Aujourd’hui, dimanche 6 octobre, est une journée particulière dans le parcours où s’est engagée, depuis le 14 janvier 2011, la jeune expérience démocratique tunisienne, et les Tunisiens auront à élire leurs représentants au deuxième parlement depuis la révolution.
Une journée particulière puisque l’élection des 217 députés qui investiront le palais du Bardo pour les cinq prochaines années intervient une semaine, jour pour jour, avant le déroulement, dimanche prochain 13 octobre, du second tour de l’élection présidentielle.
Et les Tunisiens que le président par intérim Mohamed Ennaceur a appelés, vendredi 4 octobre, à investir massivement les bureaux de vote dans le but de faire réussir les législatives et présenter au monde une image rayonnante de leur pays, savent qu’ils jouent aujourd’hui un rôle fondamental, voire décisif, dans l’aboutissement de leur révolution qui a ébloui le monde entier et qu’ils vont assumer une mission historique, celle de faire migrer leur pays définitivement vers le cercle des pays démocratiques où la liberté et la volonté populaire constituent les socles fondamentaux de la pratique politique.

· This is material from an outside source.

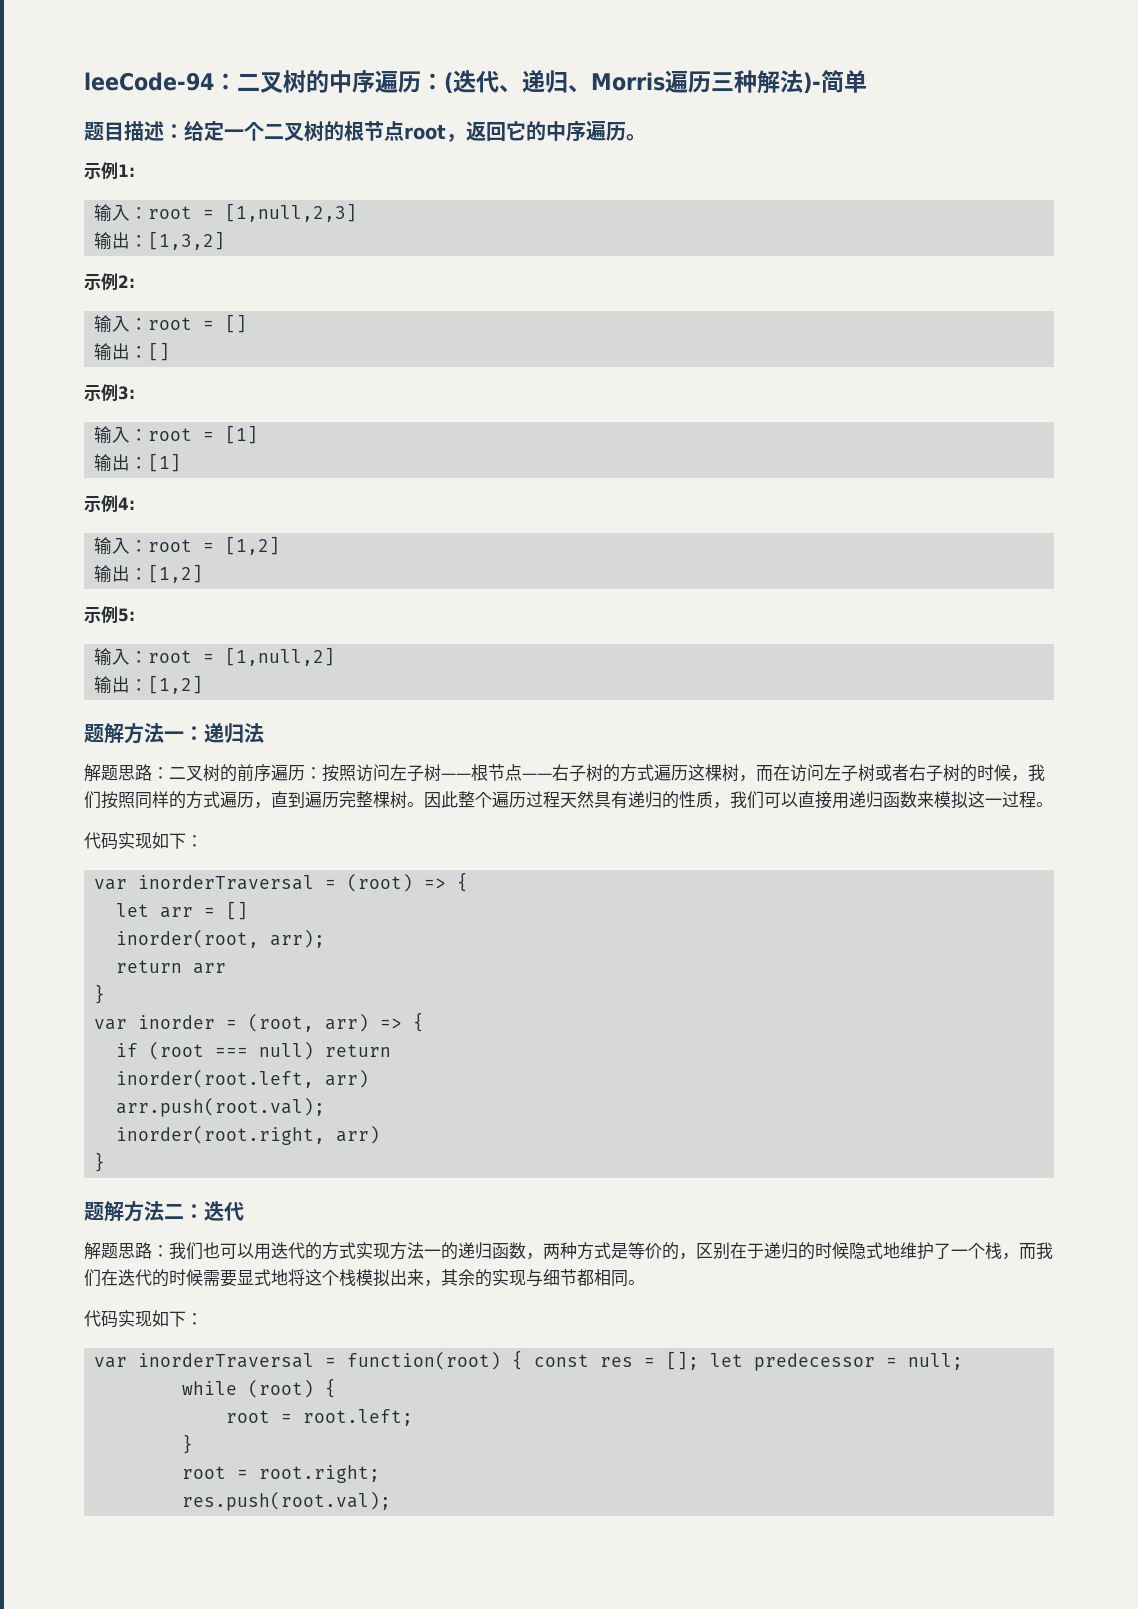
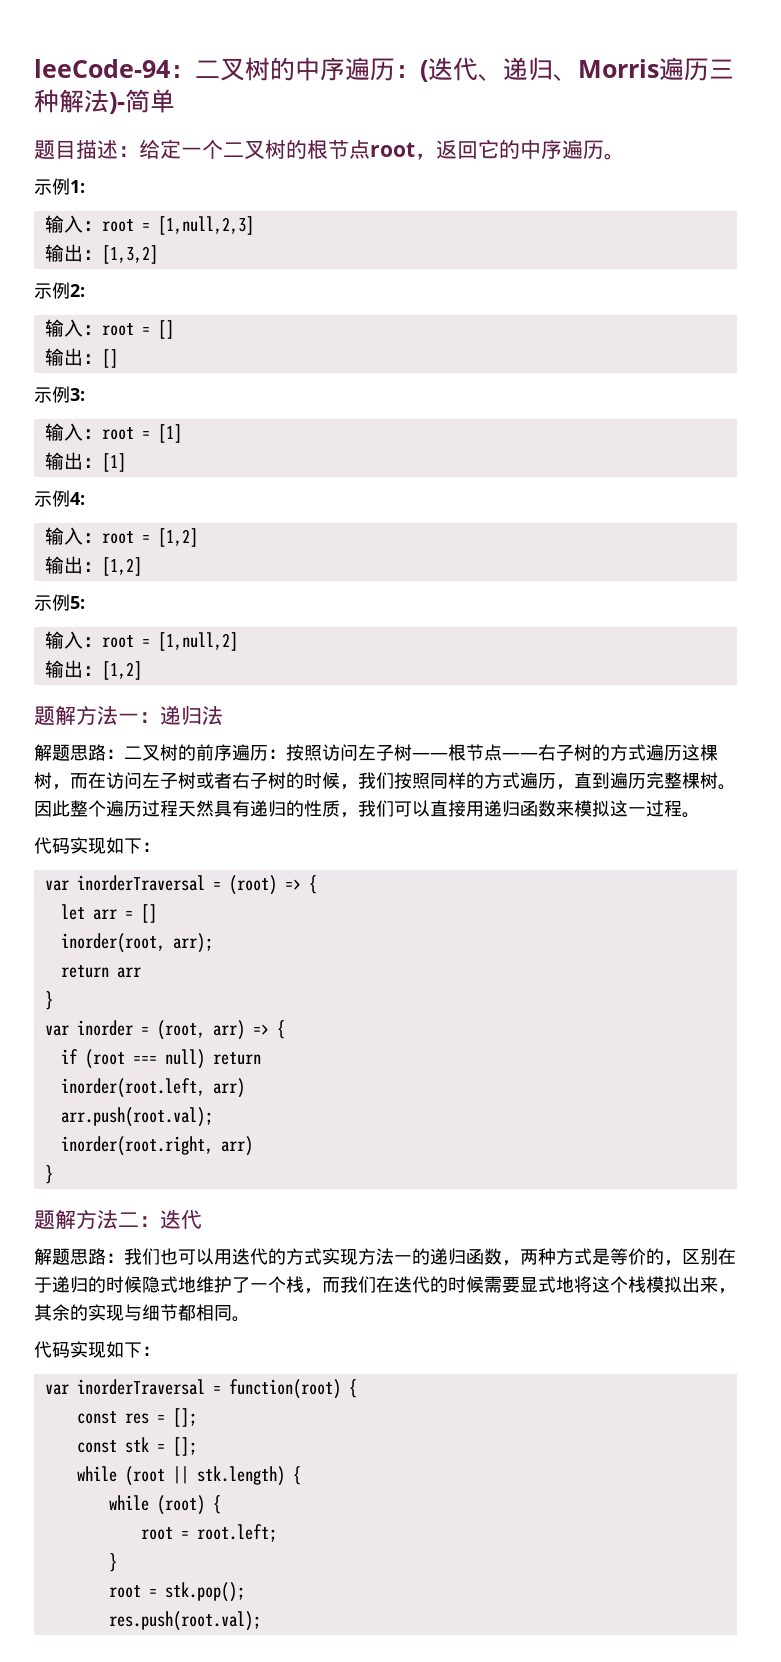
(524, 1360) none -> (357, 1388) //
[710,1353,964,1371] let predecessor = null; -> [76,1437,197,1456] [76,1466,301,1486] // const stk = []; // while (root || stk.length) {
[259,1465,381,1483] root.right; -> [164,1582,245,1602] stk.pop();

Peu importe si la marche de la Tunisie sur la voie de la démocratie a connu, au cours des dernières années, certaines difficultés ou certaines erreurs qu’on aurait pu éviter, si certaines parties n’avaient pas dévié intentionnellement ou contre leur gré du chemin menant à la consécration des objectifs de la révolution ou si certaines voix minoritaires et insignifiantes ne s’étaient pas élevées ces derniers jours pour réveiller les démons de la division et de la sédition qu’on croyait enterrés à jamais. La journée d’aujourd’hui est à appréhender par les Tunisiens comme une chance historique, un instant solennel qu’ils ont l’obligation et la responsabilité de vivre intensément et de rentabiliser comme des hommes qui ont l’opportunité de faire l’histoire et d’édifier l’avenir de leur pays.
Et au-delà des résultats qui couronneront l’opération électorale et de l’identité des nouveaux députés qui arracheront la confiance des électeurs, il restera, aujourd’hui, quand les urnes rendront leur verdict, un sentiment, une conviction et une vérité: la Tunisie et les Tunisiens auront remporté, méritoirement, la bataille de la démocratie et de la liberté.